Set confidence levels in seaborn kdeplot

2019-04-11 09:42发布

问题:

I'm completely new to seaborn, so apologies if this is a simple question, but I cannot find anywhere in the documentation a description of how the levels plotted by n_levels are controlled in kdeplot. This is an example:

import seaborn as sns
import numpy as np
import matplotlib.pyplot as plt

x,y=np.random.randn(2,10000)

fig,ax=plt.subplots()
sns.kdeplot(x,y, shade=True,shade_lowest=False, ax=ax,n_levels=3,cmap="Reds")
plt.show()

This is the resulting plot:

I would like to be able to know what confidence levels are shown, so that I can label my plot "shaded regions show the (a,b,c) percentage confidence intervals." I would naively assume that n_levels is somehow related to equivalent "sigmas" in a Gaussian, but from the example that doesn't look to be the case.

Ideally, I would like to be able to specify the intervals shown by passing a tuple to kdeplot, such as:

levels=[68,95,99]

and plot these confidence regions.

EDIT: Thanks to @Goyo and @tom I think I can clarify my question, and come partway to the answer I am looking for. As pointed out, n_levels is passed to plt.cotourf as levels, and so a list can be passed. But sns.kdeplot plots the PDF, and the values in the PDF don't correspond to the confidence intervals I am looking for (since these correspond to integration of the PDF).

What I need to do is pass sns.kdeplot the x,y values of the integrated (and normalized) PDF, and then I will be able to enter e.g. n_levels=[0.68,0.95,0.99,1].

EDIT 2: I have now solved this problem. See below. I use a 2d normed histogram to define the confidence intervals, which I then pass as levels to the normed kde plot. Apologies for repetition, I could make a function to return levels, but I typed it all out explicitly.

import numpy as np
import scipy.optimize
import matplotlib.pyplot as plt
import seaborn as sns

# Generate some random data
x,y=np.random.randn(2,100000)

# Make a 2d normed histogram
H,xedges,yedges=np.histogram2d(x,y,bins=40,normed=True)

norm=H.sum() # Find the norm of the sum
# Set contour levels
contour1=0.99
contour2=0.95
contour3=0.68

# Set target levels as percentage of norm
target1 = norm*contour1
target2 = norm*contour2
target3 = norm*contour3

# Take histogram bin membership as proportional to Likelihood
# This is true when data comes from a Markovian process
def objective(limit, target):
    w = np.where(H>limit)
    count = H[w]
    return count.sum() - target

# Find levels by summing histogram to objective
level1= scipy.optimize.bisect(objective, H.min(), H.max(), args=(target1,))
level2= scipy.optimize.bisect(objective, H.min(), H.max(), args=(target2,))
level3= scipy.optimize.bisect(objective, H.min(), H.max(), args=(target3,))
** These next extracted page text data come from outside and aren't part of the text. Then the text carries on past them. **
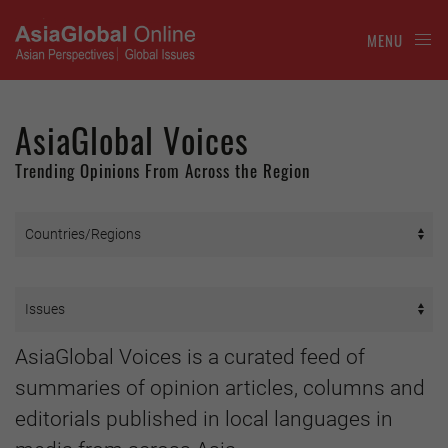
MENU
AsiaGlobal Voices
Trending Opinions From Across the Region
AsiaGlobal Voices is a curated feed of
summaries of opinion articles, columns and
editorials published in local languages in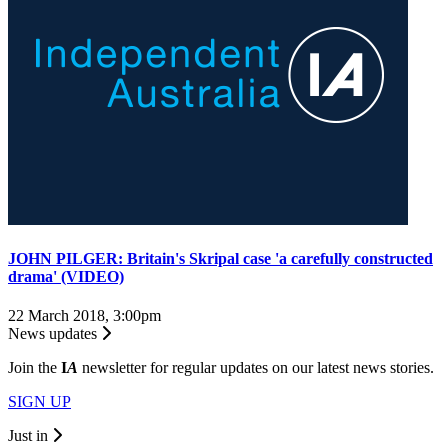
JOHN PILGER: Britain's Skripal case 'a carefully constructed
drama' (VIDEO)
22 March 2018, 3:00pm
News updates
Join the
I
A
newsletter for regular updates on our latest news stories.
SIGN UP
Just in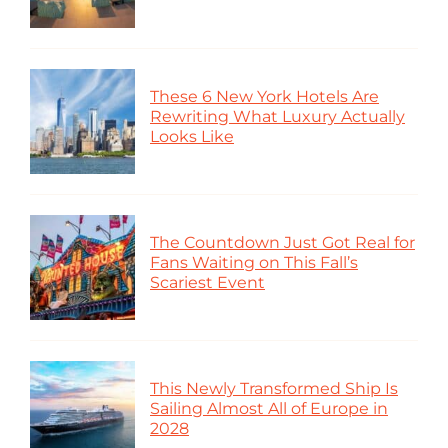
These 6 New York Hotels Are
Rewriting What Luxury Actually
Looks Like
The Countdown Just Got Real for
Fans Waiting on This Fall’s
Scariest Event
This Newly Transformed Ship Is
Sailing Almost All of Europe in
2028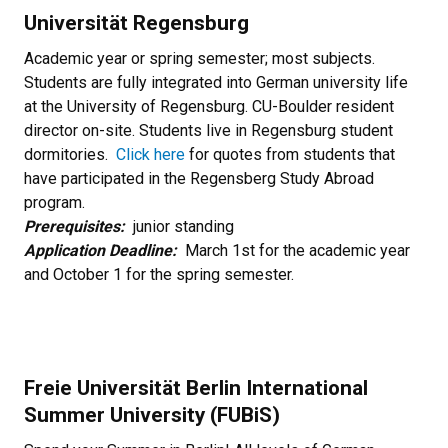
Universität Regensburg
Academic year or spring semester; most subjects.
Students are fully integrated into German university life
at the University of Regensburg. CU-Boulder resident
director on-site. Students live in Regensburg student
dormitories.
Click here
for quotes from students that
have participated in the Regensberg Study Abroad
program.
Prerequisites:
junior standing
Application Deadline:
March 1st for the academic year
and October 1 for the spring semester.
Freie Universität Berlin International
Summer University (FUBiS)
# For nice contour shading with seaborn, define top level
level4=H.max()
levels=[level1,level2,level3,level4]

# Pass levels to normed kde plot
fig,ax=plt.subplots()
sns.kdeplot(x,y, shade=True,ax=ax,n_levels=levels,cmap="Reds_d",normed=True)
ax.set_aspect('equal')
plt.show()

The resulting plot is now the following:

The levels are slightly wider than I expect, but I think this is correct.

回答1:

The levels are not confidente intervals or sigmas but values of the estimated pdf. You are able to pass the levels as a list instead as n_levels.

EDIT

Seaborn just plot things. It won't give you the estimated pdf, just a matplotlib axes. So if you want do do calculations with the kde pdf you'll have to estimate it by yourself.

Seaborn uses statsmodels or scipy under the hood so you can do the same. Statsmodels can give you also the cdf if that is what you are looking for (and maybe scipy but I am not sure). You can compute the levels you are interested in, evaluate the pdf in a grid and pass everything to contourf, which is more or less what seaborn does.

Unfortunately I am not skilled enough yo give you more advice on this (I just use statsmodels for OLS regressions every now and then) but you can look at the code of kdeplotand figure out.



回答2:

I was just facing the same problem. Something that I don't understand is that why the confidence levels and so the plot changes when the number of bins is changed. You chose bin=40 in the histogram but if you change it you get a different plot.